Gesellschaft spaltet sich
Ihren Eltern, die beide Akademiker sind, sei politische Bildung in der Erziehung ihrer Kinder wichtig, sind sich die Geschwister einig. Das sei bei vielen Familien anders. Dabei sei politische Bildung in der Familie und auch in der Schule sehr wichtig. In der Familie diskutierten sie viel miteinander, berichtet Samara, die ihren Master in Politikwissenschaft im europäischen Ausland machen möchte, weiter. Eine Spaltung der Gesellschaft beobachten beide, auch die verschärfte Rhetorik: „Aus unserer Sicht ist das ein gefährlicher Trend, denn es normalisiert eine Sprache und politische Haltung, die eigentlich unsere Gesellschaft spaltet, statt sie zu einen. Ich wünsche mir, dass konservative Parteien ihre Rolle darin erkennen, Brücken zu bauen, statt Gräben zu vertiefen.“
Alles fühle sich gerade an wie ein Fiebertraum, sagt Samara: „Traurig bin ich nicht, aber dafür sehr frustriert.
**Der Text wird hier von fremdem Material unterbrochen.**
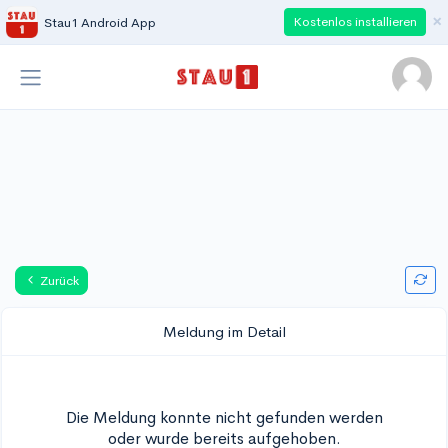
×
Kostenlos installieren
Stau1 Android App
Zurück
Meldung im Detail
Die Meldung konnte nicht gefunden werden
oder wurde bereits aufgehoben.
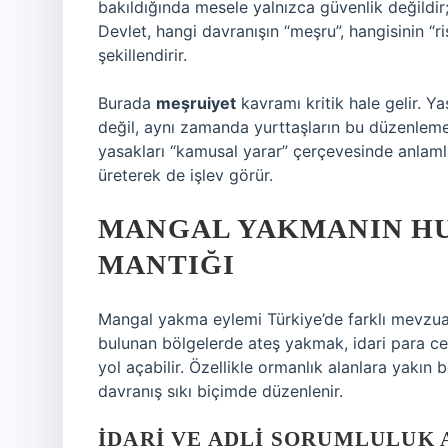
bakıldığında mesele yalnızca güvenlik değildir
Devlet, hangi davranışın “meşru”, hangisinin “r
şekillendirir.
Burada
meşruiyet
kavramı kritik hale gelir. Y
değil, aynı zamanda yurttaşların bu düzenlemel
yasakları “kamusal yarar” çerçevesinde anlamlan
üreterek de işlev görür.
MANGAL YAKMANIN HU
MANTIĞI
Mangal yakma eylemi Türkiye’de farklı mevzuat
bulunan bölgelerde ateş yakmak, idari para ce
yol açabilir. Özellikle ormanlık alanlara yakın
davranış sıkı biçimde düzenlenir.
İDARI VE ADLI SORUMLULUK 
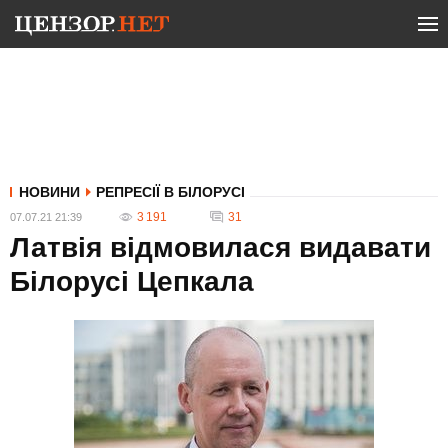
НОВИНИ
РЕПРЕСІЇ В БІЛОРУСІ
3 191
31
07.07.21 21:39
Латвія відмовилася видавати
Білорусі Цепкала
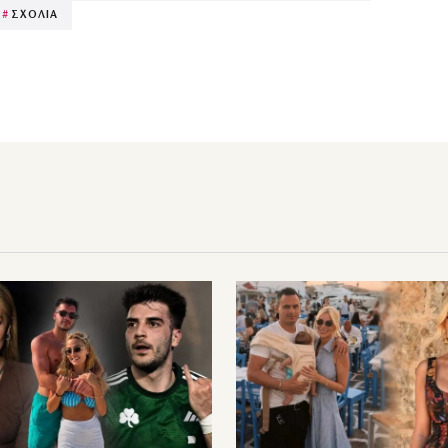
#
ΣΧΟΛΙΑ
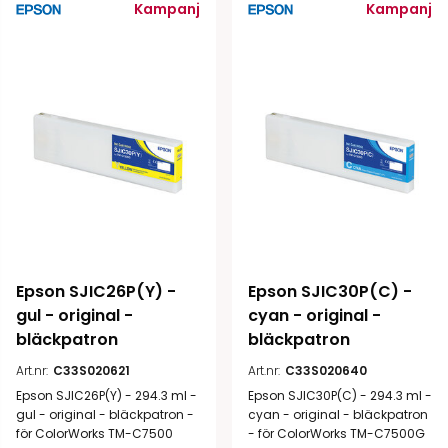
Kampanj
Kampanj
Epson SJIC26P(Y) - 
Epson SJIC30P(C) - 
gul - original - 
cyan - original - 
bläckpatron
bläckpatron
Art.nr:
C33S020621
Art.nr:
C33S020640
Epson SJIC26P(Y) - 294.3 ml -
Epson SJIC30P(C) - 294.3 ml -
gul - original - bläckpatron -
cyan - original - bläckpatron
för ColorWorks TM-C7500
- för ColorWorks TM-C7500G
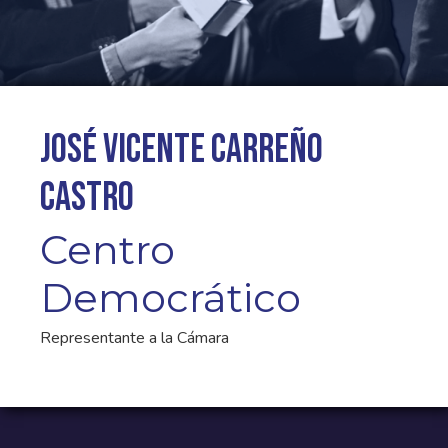
José Vicente Carreño
Castro
Centro
Democrático
Representante a la Cámara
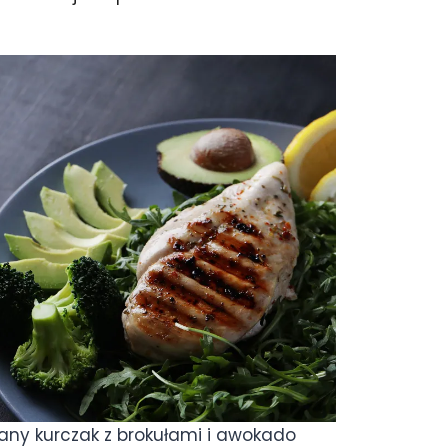
wany kurczak z brokułami i awokado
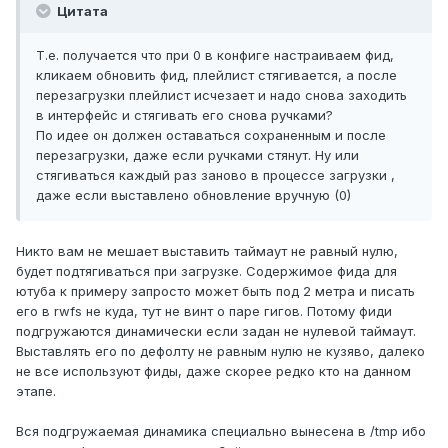
Цитата
Т.е. получается что при 0 в конфиге настраиваем фид,
кликаем обновить фид, плейлист стягивается, а после
перезагрузки плейлист исчезает и надо снова заходить
в интерфейс и стягивать его снова ручками?
По идее он должен оставаться сохраненным и после
перезагрузки, даже если ручками стянут. Ну или
стягиваться каждый раз заново в процессе загрузки ,
даже если выставлено обновление вручную (0)
Никто вам не мешает выставить таймаут не равный нулю,
будет подтягиваться при загрузке. Содержимое фида для
ютуба к примеру запросто может быть под 2 метра и писать
его в rwfs не куда, тут не винт о паре гигов. Потому фиди
подгружаются динамически если задан не нулевой таймаут.
Выставлять его по дефолту не равным нулю не кузяво, далеко
не все используют фиды, даже скорее редко кто на данном
этапе.
Вся подгружаемая динамика специально вынесена в /tmp ибо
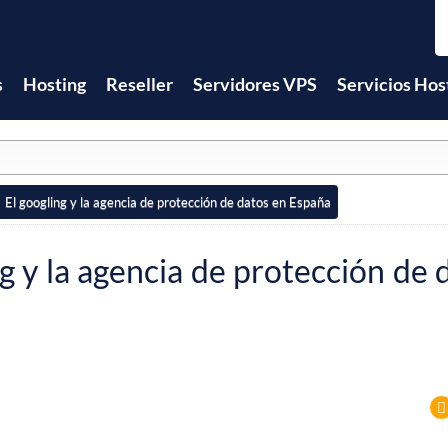
s
Hosting
Reseller
Servidores VPS
Servicios Hos
El googling y la agencia de protección de datos en España
ng y la agencia de protección de 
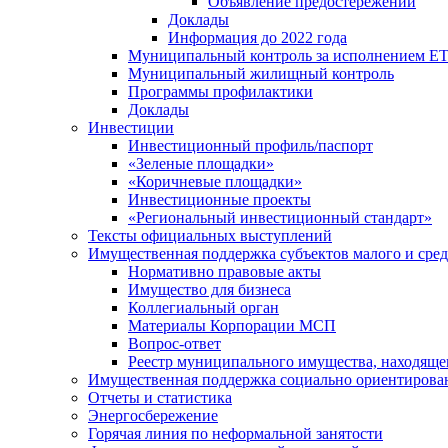
Объявление предостережений
Доклады
Информация до 2022 года
Муниципальный контроль за исполнением ЕТ
Муниципальный жилищный контроль
Программы профилактики
Доклады
Инвестиции
Инвестиционный профиль/паспорт
«Зеленые площадки»
«Коричневые площадки»
Инвестиционные проекты
«Региональный инвестиционный стандарт»
Тексты официальных выступлений
Имущественная поддержка субъектов малого и сре
Нормативно правовые акты
Имущество для бизнеса
Коллегиальный орган
Материалы Корпорации МСП
Вопрос-ответ
Реестр муниципального имущества, находяще
Имущественная поддержка социально ориентирова
Отчеты и статистика
Энергосбережение
Горячая линия по неформальной занятости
Mehr als wählen gehen kann ich gerade nicht tun.“ Und sie betont: „Es ist wichtig, dass wir uns daran erinnern, dass politische Verantwortung auch bedeutet, die Werte unserer Demokratie aktiv zu schützen: Respekt, Vielfalt und ein klares Nein zu jeder Form von Ausgrenzung.“
Welche Themen Wählern wichtiger sind
Es ist nicht die Migration, die laut Statista, mit Berufung auf das ZDF Politbarometer, die Wähler in diesen Tagen als wichtigstes Thema für ihre Entscheidung bei der Bundestagswahl am 23. Februar 2025 nennen. 48 Prozent der Befragten stellen hier Frieden und Sicherheit an erste Stelle. Danach kommt die Wirtschaft. An dritter Stelle die soziale Gerechtigkeit; erst an vierter Stelle steht das Hauptwahlkampfthema der Parteien, Flüchtlinge und Asyl. Danach nennen 23 Prozent Klimaschutz, der im Wahlkampf derzeit wenig Erwähnung findet. Rente und Alterssicherung sind immerhin für 21 Prozent der Befragten wahlentscheidend.